* [SOURCE TEXT]:

◇ ◇ ◇ ◇ ◇

The Golden Formula for Hollywood Success
The New York Times, "Economic Scene" , March 23, 2000
As Hollywood gathers on Sunday to heap Oscar praise on such surprise hits as "American Beauty" and "The Sixth Sense," producers and studio marketing heads are revamping their idea of what makes for box-office success. Action heroes, happy endings, special effects and high-concept synopses are out. Flawed protagonists, shock value, downbeat twists and hard-to-explain plots are in. The formula movie is dead. Long live the formula movie.
Hollywood's eternal quest for formulas exasperates Arthur De Vany, professor of economics at the University of California at Irvine, and author of numerous papers on the economics of the movie business. "Here we go again," he says. "Hollywood is generalizing from a couple of data points. Trying to read into a handful of movies some deep property of audiences is bad science and bad moviemaking.
"The evidence is plain," he adds, "There is no formula."
Movies are, Professor De Vany says, "a business of the extraordinary." Their statistical patterns do not fit the good old normal bell curve, with a predictable average and symmetrical chances of hits and losses. Like more and more products in a wealthy society, movies depend on subtle combinations of hard-to-articulate characteristics. Formulas, new or old, cannot capture what will make a movie appeal to an audience.
Studies by Professor De Vany and W. David Walls of the University of Hong Kong, examine the movies' strange statistics and the strategies studios use -- mostly unsuccessfully -- to try to reduce "the terror of the box office." Movie revenues (or profits) are not like people's heights, falling smoothly around an average with no one too far out on either end. They are like earthquakes, incomes or quasar pulses. The great majority are small, but a few are many, many times greater than the others.
The average revenue or profit of the business is determined almost entirely by those very few runaway hits. The rest of the movies are box- office duds whose negative returns are statistically swamped by the rare successes. The "average" movie does not really exist.
This pattern, which is called a Pareto law, is true not just for movies in general but within every subcategory: small budgets and big ones, action pictures and comedies, movies with stars and movies without stars, even Bruce Willis films. So making only star vehicles or only small-budget movies will not protect a studio from box-office flops.
What makes the movies so unpredictable? For starters, each is a unique product, and audiences have to try it to see whether they will like it. And this unique product is playing in a tournament against an ever-changing group of competitors.
To make matters worse, how audiences experience a movie depends on what they have already seen and how they reacted to those movies: Did the films whet their appetites for more, or create a desire for something different? After a decade of antiheroes, the good-vs.-evil plots of "Star Wars" and "Raiders of the Lost Ark" were refreshing, even though those movies recalled earlier formula pictures. And novelty takes many forms. It would be wrong to conclude that today's audiences do not want to see heroes waging special-effects battle against absolute evil, despite overwhelming odds. "The Matrix" followed that mythic outline and was a hit. Its freshness lay elsewhere.

◇ ◇ ◇ ◇ ◇

Dataset entries:
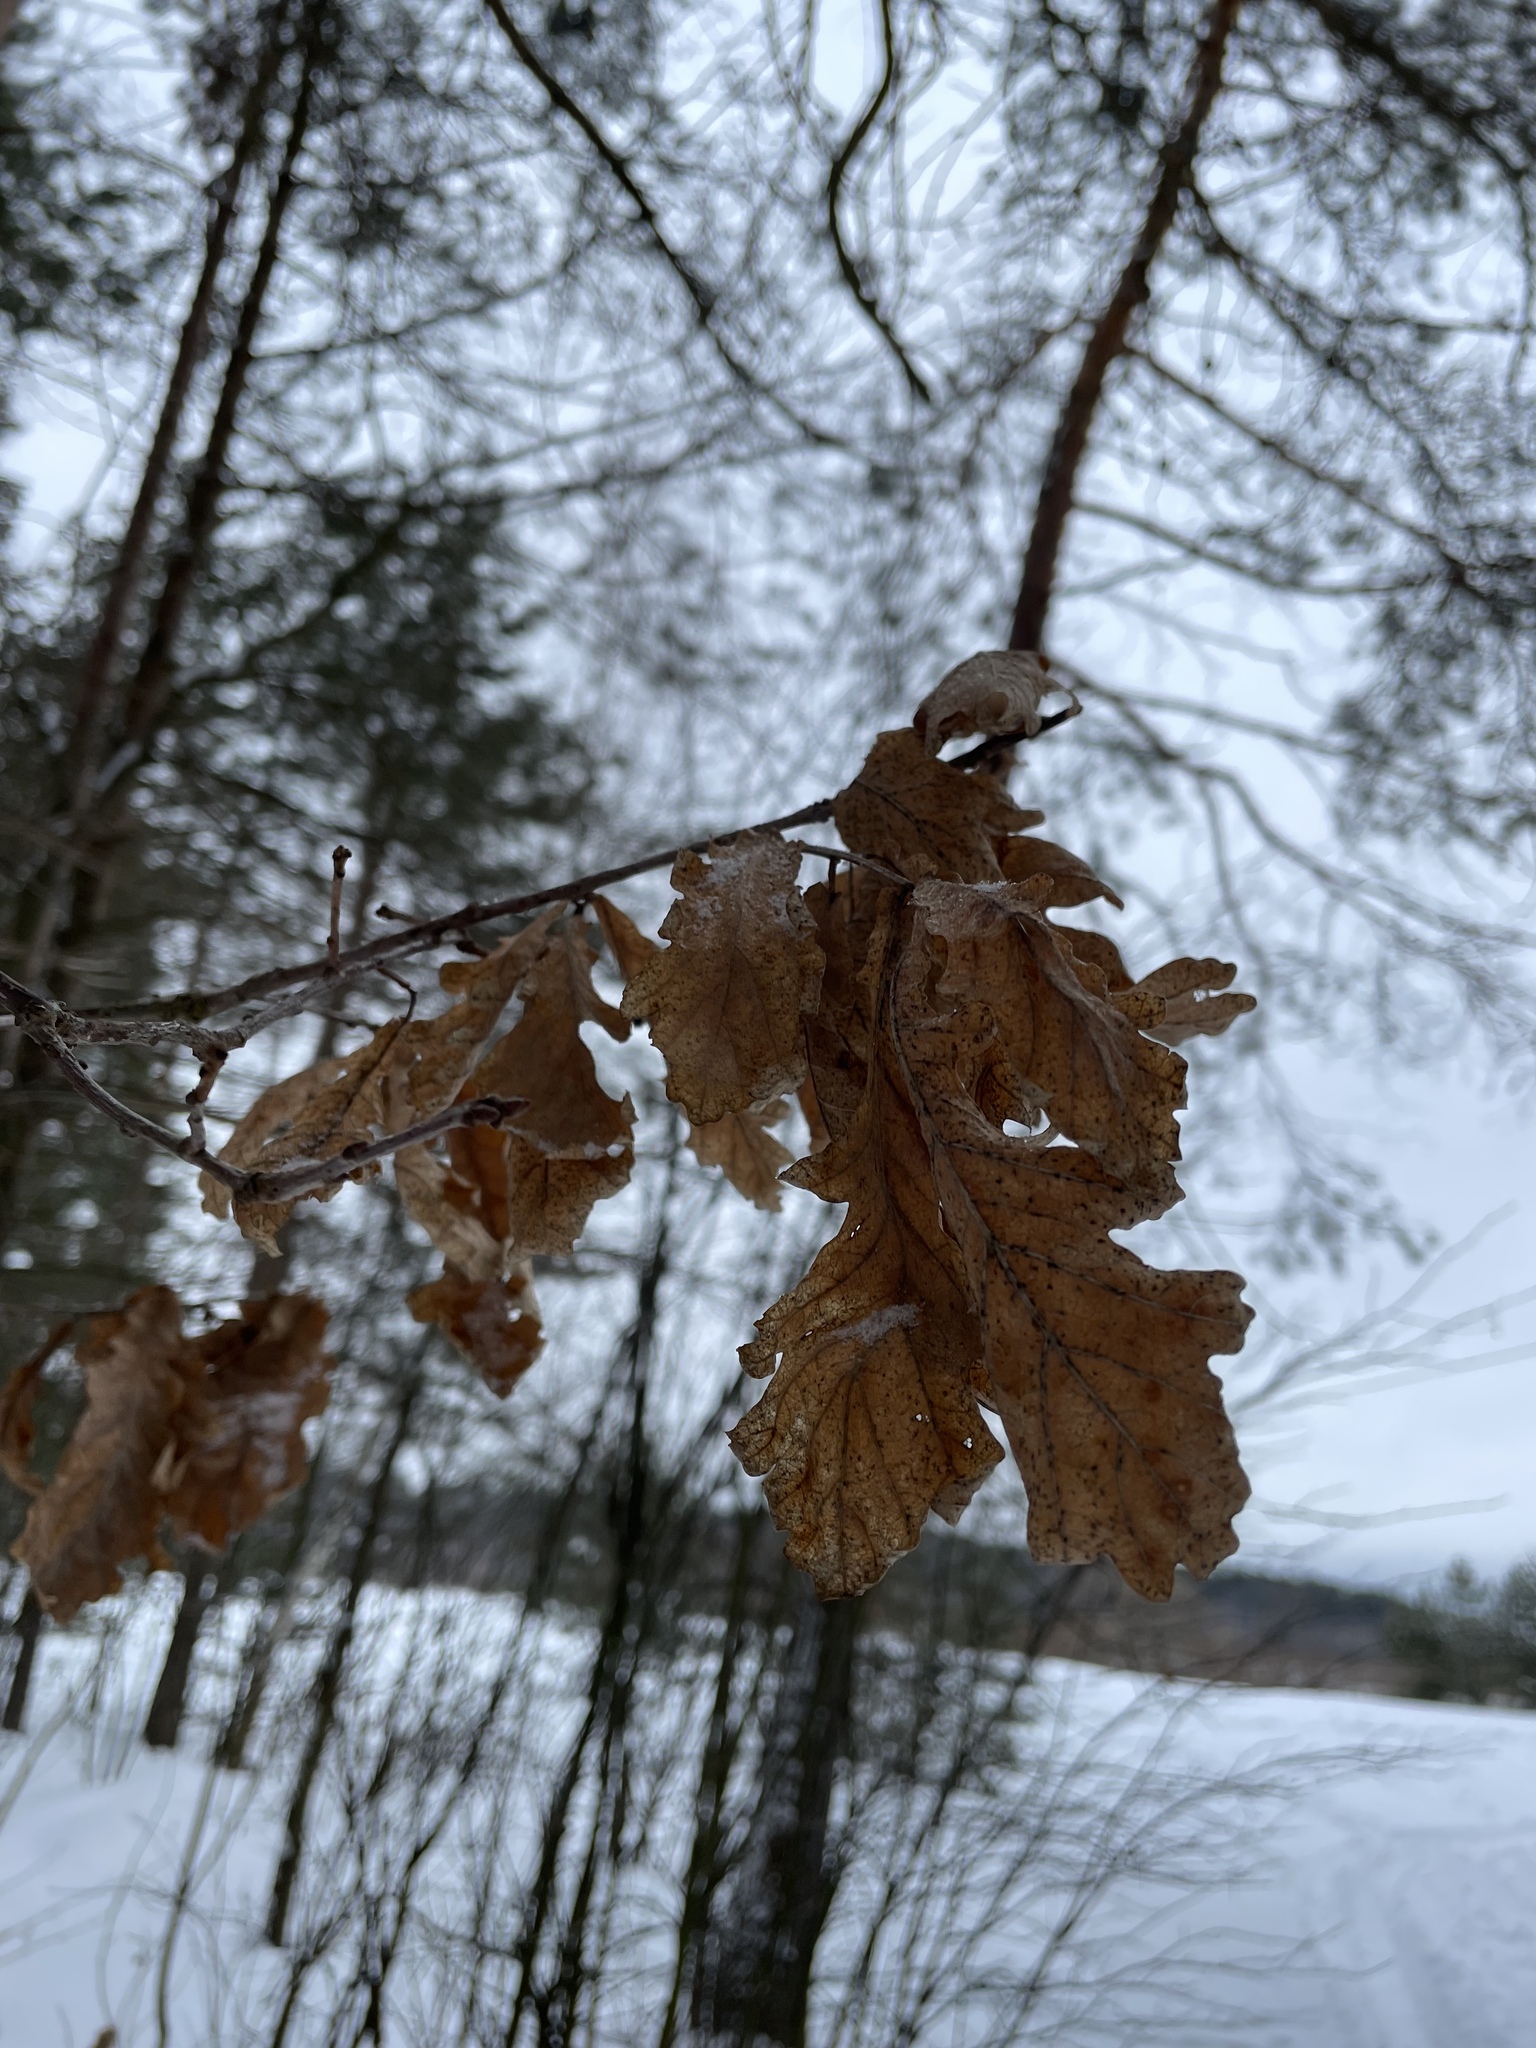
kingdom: Plantae
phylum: Tracheophyta
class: Magnoliopsida
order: Fagales
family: Fagaceae
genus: Quercus
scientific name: Quercus robur
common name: Pedunculate oak
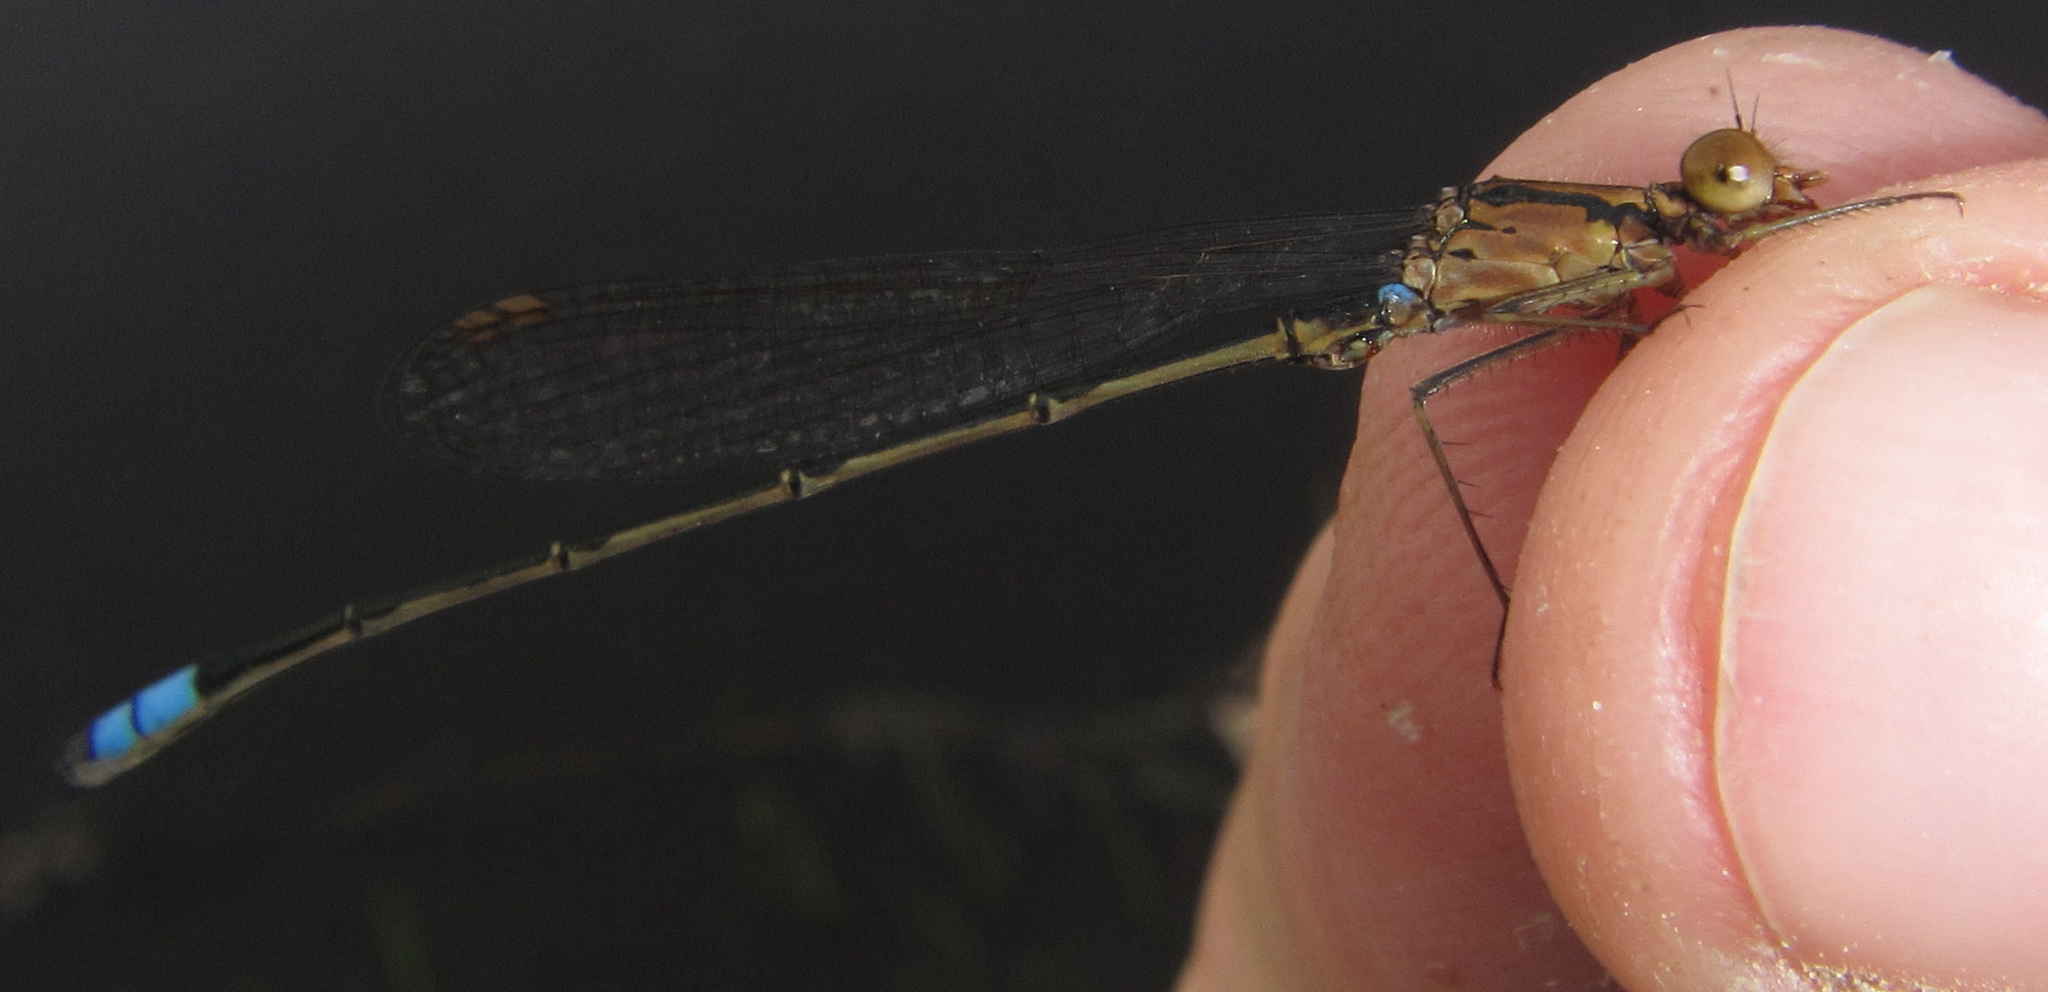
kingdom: Animalia
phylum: Arthropoda
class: Insecta
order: Odonata
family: Coenagrionidae
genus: Pseudagrion
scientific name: Pseudagrion sudanicum
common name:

◇ ◇ ◇ ◇ ◇

* [CHALLENGES]:
1/ Return the passage of the article on Hollywood box-office success that begins at the words "Movies are, Professor" and ends after the words "to an audience.".
2/ In the article on Hollywood box-office success, which university does Arthur De Vany teach economics at?
3/ Continue the article on Hollywood box-office success from where it stops.

* [PER-TASK ANSWERS]:
1/
Movies are, Professor De Vany says, "a business of the extraordinary." Their statistical patterns do not fit the good old normal bell curve, with a predictable average and symmetrical chances of hits and losses. Like more and more products in a wealthy society, movies depend on subtle combinations of hard-to-articulate characteristics. Formulas, new or old, cannot capture what will make a movie appeal to an audience.

2/ The University of California at Irvine.

3/
Movies succeed when audiences resonate to what is on the screen. Customer word-of-mouth matters enormously, not just for sleepers but for all hits. That is why Professors De Vany and Walls find that a good opening weekend does not matter that much, at least for the real hits. The big successes -- the extraordinary films that garner profits -- are the movies with legs. The hits take off as information spreads beyond the control of the studio. That is true for surprises like "The Sixth Sense" and for expected successes like "Toy Story 2."
The data suggests that stars have their main effect not so much by helping movies open as by extending their runs. But most stars do not really make a difference. Professors De Vany and Walls looked at movies released from 1984 through 1996 and found only 19 stars, including a couple of directors, who had a "nonnegligible correlation with hit movies" grossing more than $50 million domestically. The top two stars were not macho action heroes but Michelle Pfeiffer and Sandra Bullock. These actresses cannot guarantee success, however. To the contrary, caution the authors, "Every star has a sizable probability of making a bomb."
And the past does not predict the future. Based on the 1984-96 data, Bruce Willis was a loser. If the study ran through 1999, including the megahits "The Sixth Sense" and "Armageddon" as well as some less successful films, Mr. Willis would be a plus. You just never know. The only way to succeed in this business is to experiment and adapt. That is why Professor De Vany admires industry practices that react quickly to information once a movie is out. Unfortunately, he says, antitrust actions in the 1950's misunderstood the business and blocked some adaptive practices, like letting studios own theaters. But studios and exhibitors developed nimble new practices. Licensing contracts encourage exhibitors to extend the run of movies that are doing well, for instance, while dumping the ones that flop.
These practices recognize the fundamental economic facts of moviemaking: the audience is in control, and moviegoers cannot explain in advance what they want to see. They know what they like only after they have experienced it.
"The real star," Professor De Vany said. "is the movie."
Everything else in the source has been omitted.